Exercise objective: Copy each line below exactly as it appears. Pictures are to be omitted.

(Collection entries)

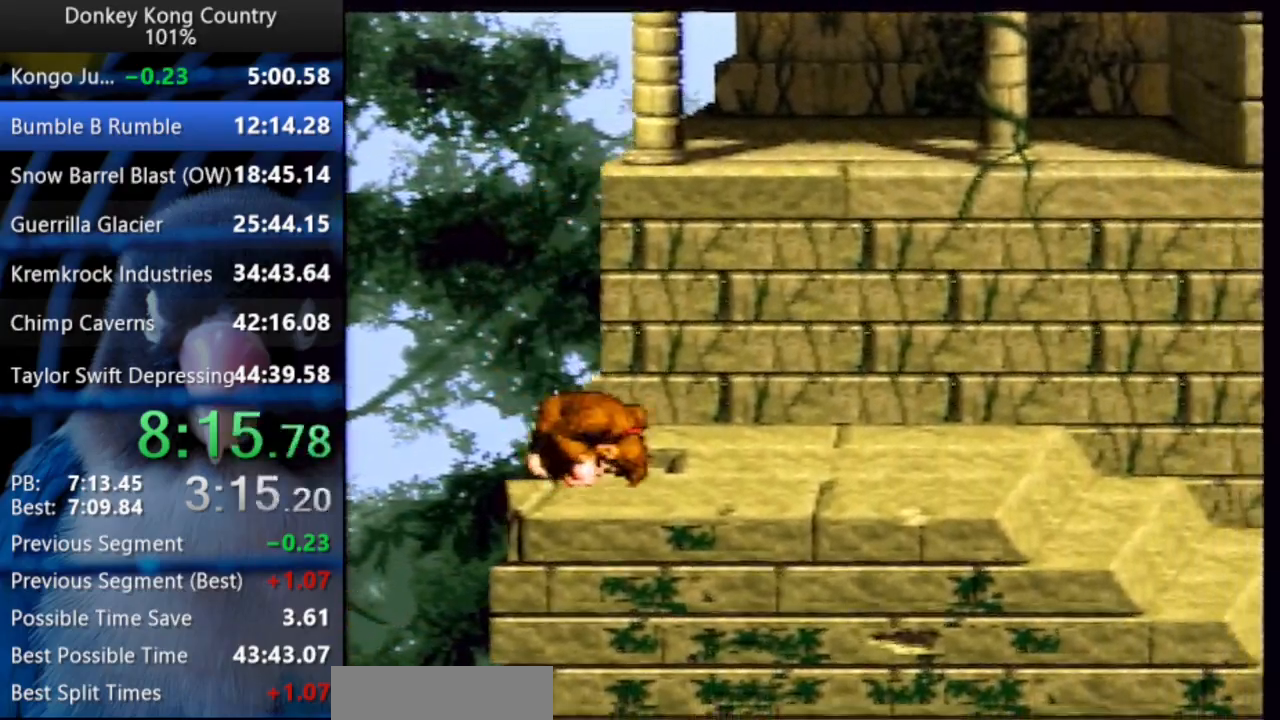
Gameplay with a controller (Nintendo layout); each line is a JSON object with the inputs held at the frame after it (dt_ms = milliseconds from this image to that frame). "events" lists button and stick changes between this image and that frame as [ms after this image, input, new state], when the widget could be followed in between. Not read: L3 R3.
{"dt_ms": 1000, "buttons": ["Y", "DPAD_UP", "DPAD_RIGHT"]}
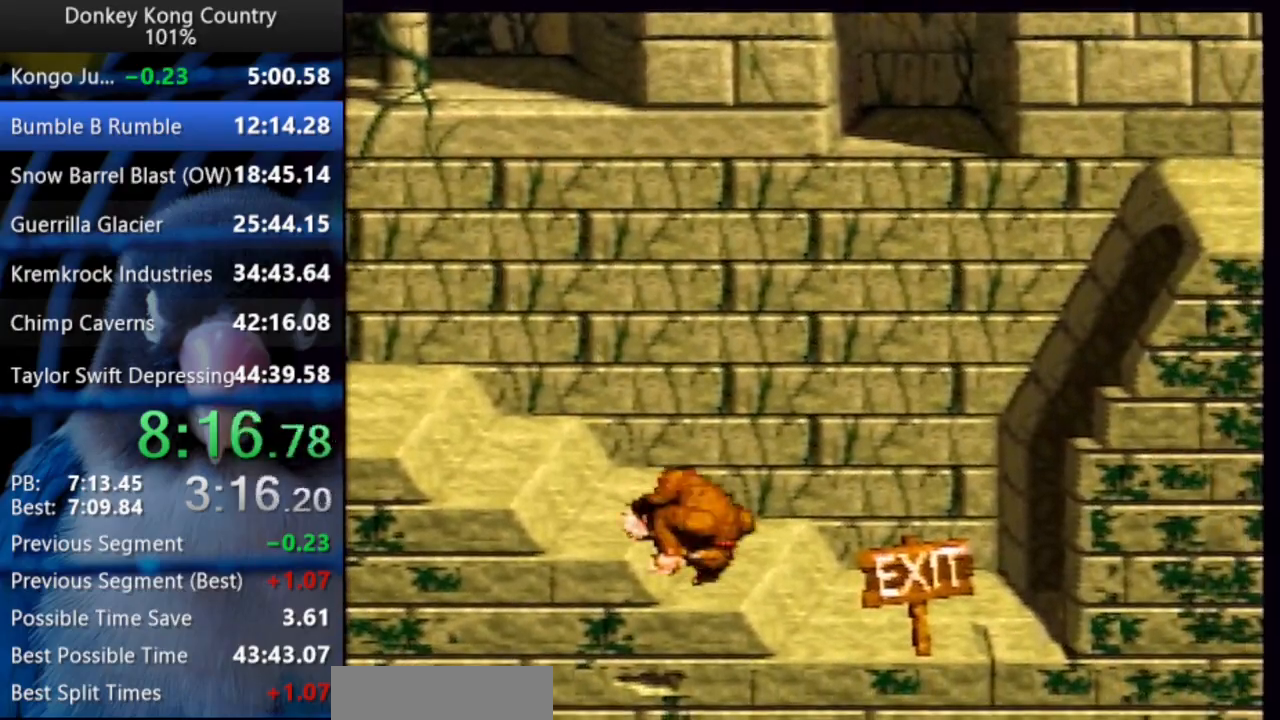
{"dt_ms": 500, "buttons": ["DPAD_UP", "DPAD_RIGHT"]}
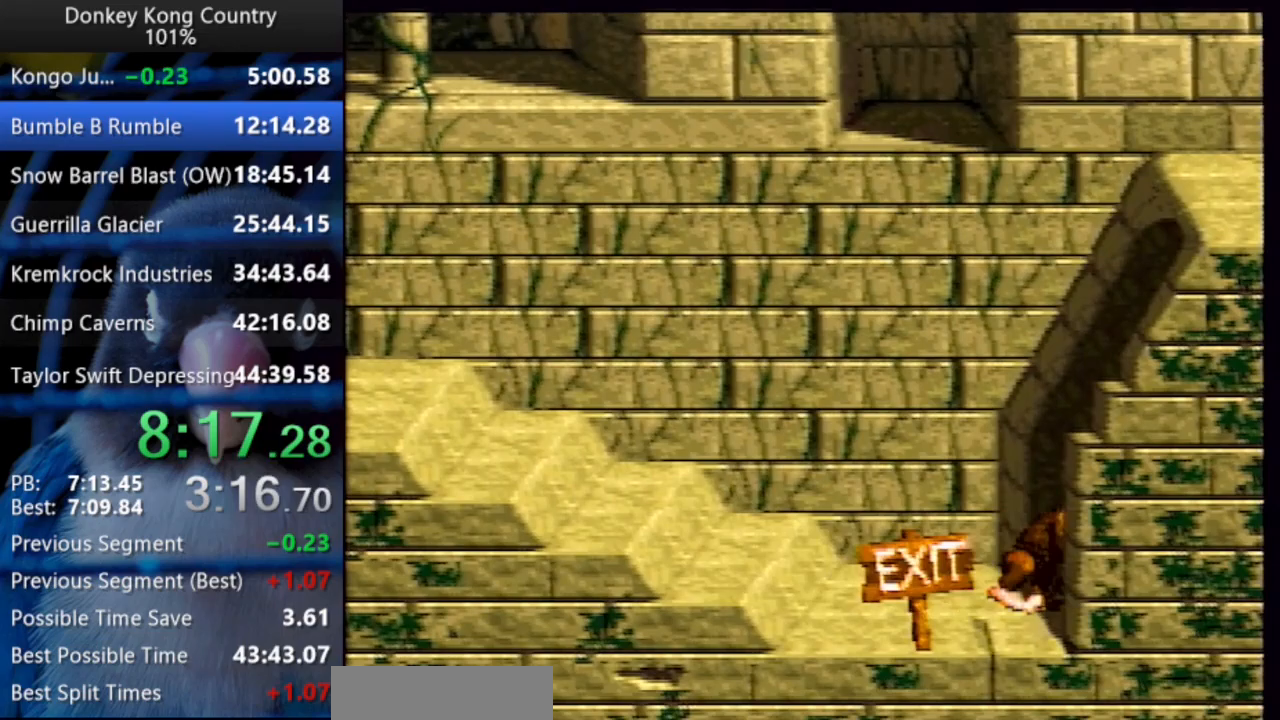
{"dt_ms": 500, "buttons": []}
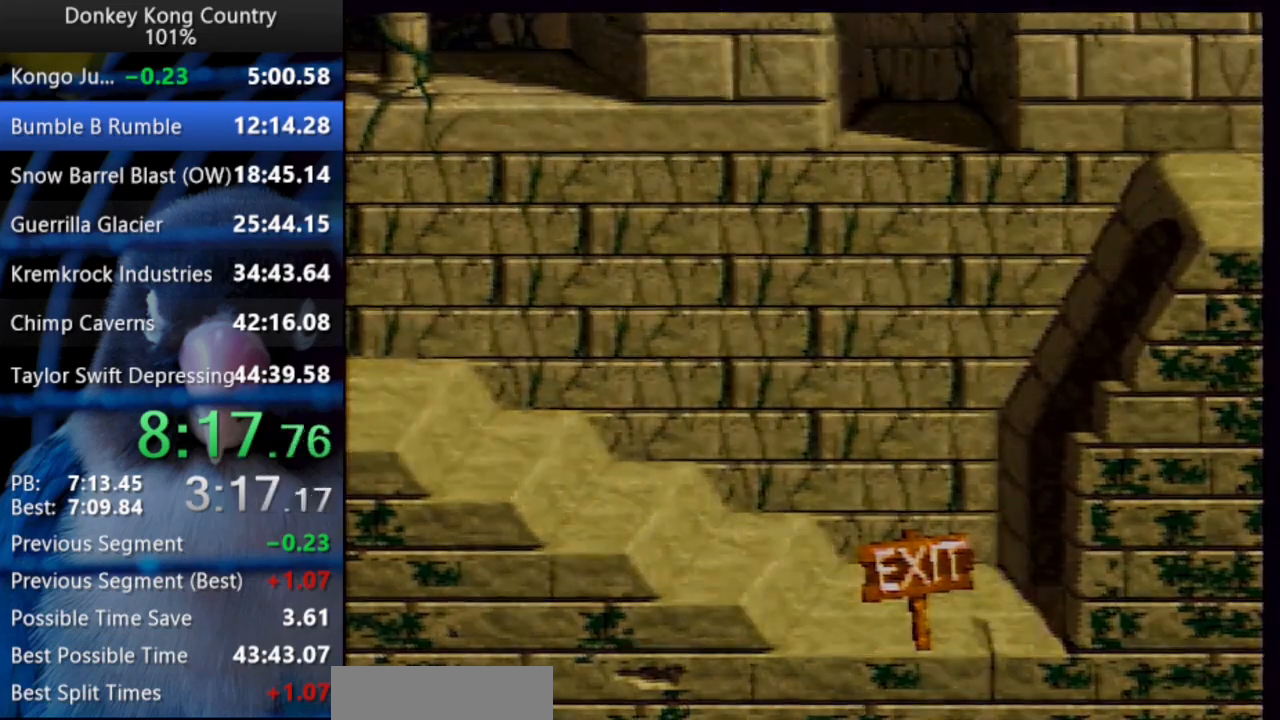
{"dt_ms": 500, "buttons": ["A", "X", "Y"], "events": [[33, "X", "down"], [67, "A", "down"], [117, "A", "up"], [117, "X", "up"], [133, "Y", "down"], [183, "A", "down"], [183, "X", "down"], [233, "A", "up"], [283, "Y", "up"], [300, "X", "up"], [350, "A", "down"], [367, "X", "down"], [383, "Y", "down"], [400, "A", "up"], [400, "X", "up"], [433, "Y", "up"], [467, "A", "down"], [467, "X", "down"], [467, "Y", "down"]]}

Response to this task:
Gameplay with a controller (Nintendo layout); each line is a JSON object with the inputs held at the frame after it (dt_ms = milliseconds from this image to that frame). "events" lists button and stick changes between this image and that frame as [ms after this image, input, new state], when the widget could be followed in between. Not read: L3 R3.
{"dt_ms": 1000, "buttons": ["Y", "DPAD_UP", "DPAD_RIGHT"]}
{"dt_ms": 500, "buttons": ["DPAD_UP", "DPAD_RIGHT"]}
{"dt_ms": 500, "buttons": []}
{"dt_ms": 500, "buttons": ["A", "X", "Y"], "events": [[33, "X", "down"], [67, "A", "down"], [117, "A", "up"], [117, "X", "up"], [133, "Y", "down"], [183, "A", "down"], [183, "X", "down"], [233, "A", "up"], [283, "Y", "up"], [300, "X", "up"], [350, "A", "down"], [367, "X", "down"], [383, "Y", "down"], [400, "A", "up"], [400, "X", "up"], [433, "Y", "up"], [467, "A", "down"], [467, "X", "down"], [467, "Y", "down"]]}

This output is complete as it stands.